Guadalupe-Reinas, reflexión en desasosiego
Hace días, en un intercambio de opiniones, recibí una generosa invitación: sumarme, en calidad de lector, a la maratona Guadalupe-Reinas, un ejercicio intelectual cuya consigna principal es leer, en voz alta, en cálido conjunto, un texto escrito por una autora. La que sea.
Haré uso al derecho a la licencia de la primera persona, en aras de la mejor comprensión y , sobre todo, dimensión del despropósito intelectual que significa darse cuenta que, en un aproximado de 35 años como asiduo lector, nunca he leído un libro escrito por una mujer.
Al placer que significa arranarse en mullida superficie para adentrarse, sin pensar en nada más, en el libro que llame la atención deviene el privilegio de poder hacerlo.
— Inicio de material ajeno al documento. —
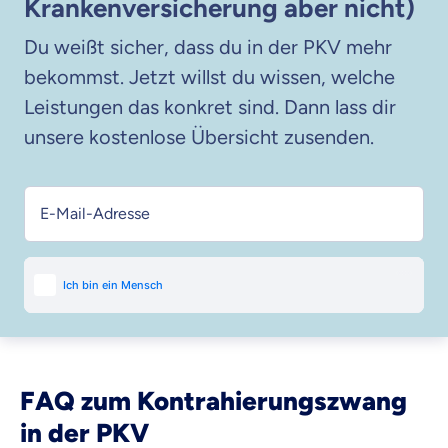
Krankenversicherung aber nicht)
Du weißt sicher, dass du in der PKV mehr
bekommst. Jetzt willst du wissen, welche
Leistungen das konkret sind. Dann lass dir
unsere kostenlose Übersicht zusenden.
E-Mail-Adresse
FAQ zum Kontrahierungszwang
in der PKV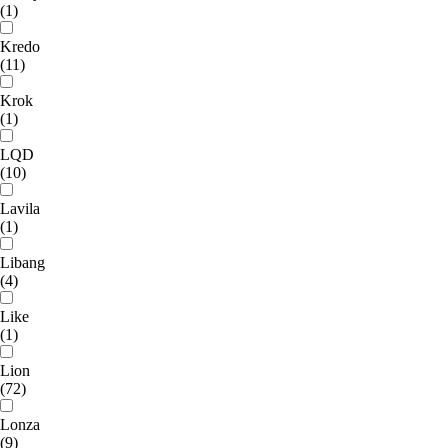
(1)
Kredo
(11)
Krok
(1)
LQD
(10)
Lavila
(1)
Libang
(4)
Like
(1)
Lion
(72)
Lonza
(9)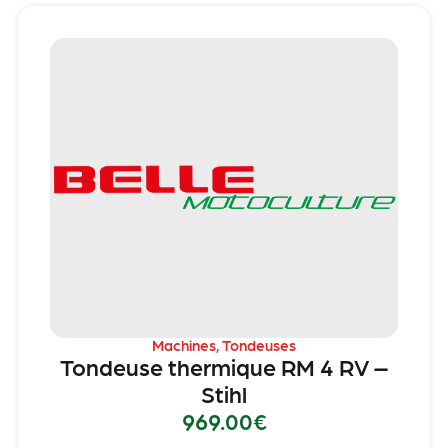
Machines
,
Tondeuses
Tondeuse thermique RM 4 RV –
Stihl
969.00
€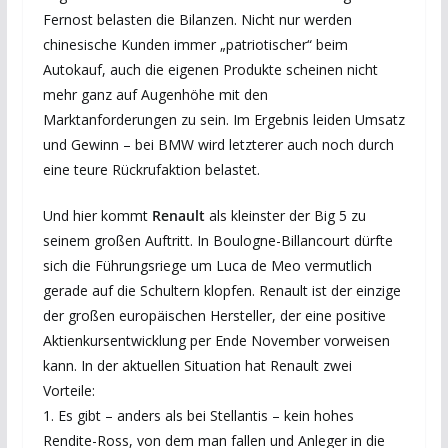
Fernost belasten die Bilanzen. Nicht nur werden
chinesische Kunden immer „patriotischer“ beim
Autokauf, auch die eigenen Produkte scheinen nicht
mehr ganz auf Augenhöhe mit den
Marktanforderungen zu sein. Im Ergebnis leiden Umsatz
und Gewinn – bei BMW wird letzterer auch noch durch
eine teure Rückrufaktion belastet.
Und hier kommt
Renault
als kleinster der Big 5 zu
seinem großen Auftritt. In Boulogne-Billancourt dürfte
sich die Führungsriege um Luca de Meo vermutlich
gerade auf die Schultern klopfen. Renault ist der einzige
der großen europäischen Hersteller, der eine positive
Aktienkursentwicklung per Ende November vorweisen
kann. In der aktuellen Situation hat Renault zwei
Vorteile:
1. Es gibt – anders als bei Stellantis – kein hohes
Rendite-Ross, von dem man fallen und Anleger in die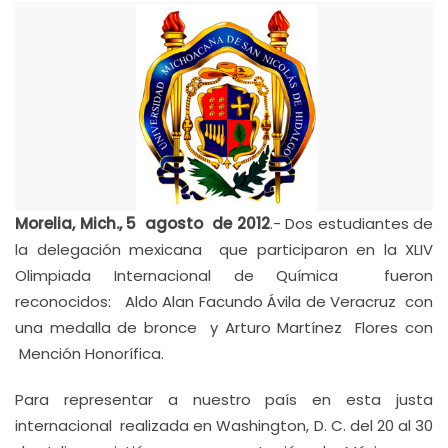
Morelia, Mich., 5 agosto de 2012
.- Dos estudiantes de
la delegación mexicana que participaron en la XLIV
Olimpiada Internacional de Química fueron
reconocidos: Aldo Alan Facundo Ávila de Veracruz con
una medalla de bronce y Arturo Martínez Flores con
Mención Honorífica.
Para representar a nuestro país en esta justa
internacional realizada en Washington, D. C. del 20 al 30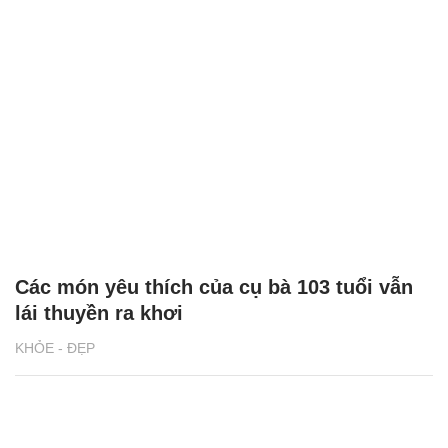
Các món yêu thích của cụ bà 103 tuổi vẫn
lái thuyền ra khơi
KHỎE - ĐẸP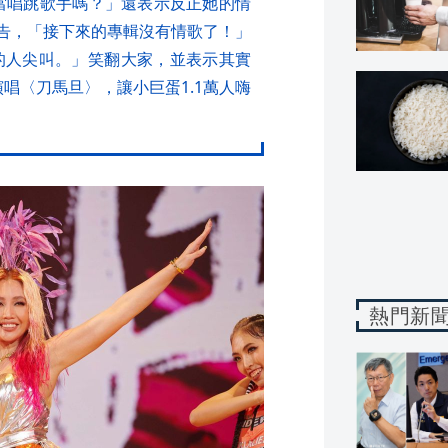
以當唱跳歌手嗎？」還表示反正她的情
預告，「接下來的專輯沒有情歌了！」
的人尖叫。」笑翻大家，並表示其實
演唱〈刀馬旦〉，讓小巨蛋1.1萬人嗨
熱門新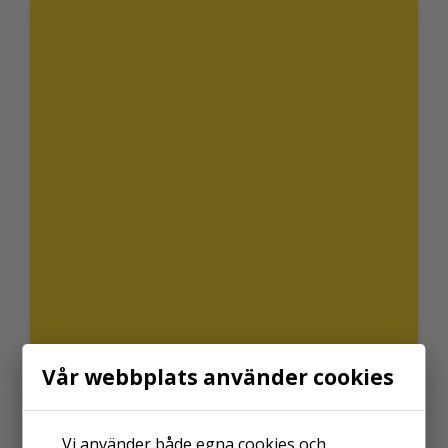
Vår webbplats använder cookies
Vi använder både egna cookies och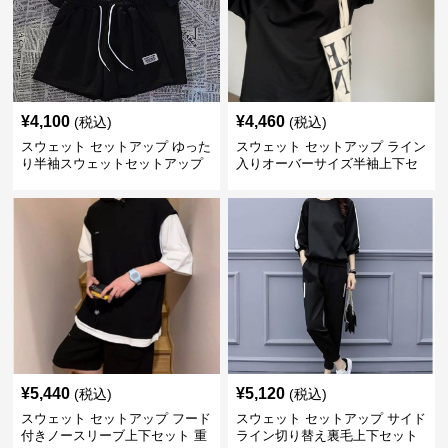
¥
4,100
¥
4,460
(税込)
(税込)
スウェット セットアップ ゆった
スウェット セットアップ ライン
り半袖スウェットセットアップ
入りオーバーサイズ半袖上下セ
上下組
ットアップ
¥
5,440
¥
5,120
(税込)
(税込)
スウェット セットアップ フード
スウェット セットアップ サイド
付きノースリーブ上下セット 重
ライン切り替え裏毛上下セット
Los hombres en general somos seres llenos de privilegios que nos ciegan por tenerlos frente a los ojos.
Tenemos el privilegio de leer, de escribir, de ser leídos. De ser proclives a no ser discriminados, invisibilizados.
Merece profunda reflexión, un mea culpa no exculpatoria, la irresponsabilidad que implica la abulia intelectual de no explorar el mundo de las letras más profundas, más lejanas al privilegio de la somera búsqueda de autores.
Superficial lectura por obligación: El cantar de Mío Cid, que quizá haya sido obra de una mujer, pese a que el fútil colectivo indique lo contrario.
Unamuno, Kafka, Dante, lugares comunes escolares que por obligación y no por placer abrevan en cualquier mediano lector.
La convicción lectora suma y perfila el destino profesional: Las venas abiertas de la América Latina, de Eduardo Galeano.
Los Presidentes, de Scherer; Los Periodistas, de Leñero. Buendía, de Granados Chapa.
Un placer, en todos los casos.
El privilegio de conocer lecturas más allá de ese espacio de comodidad, de buscar opciones en un espacio de catarsis que permite desnudar las falencias y, paradójicamente, cobijar la vergüenza.
Con el dolor de la mortal herida.
Un placer, un privilegio, ser parte del Guadalupe – Reinas.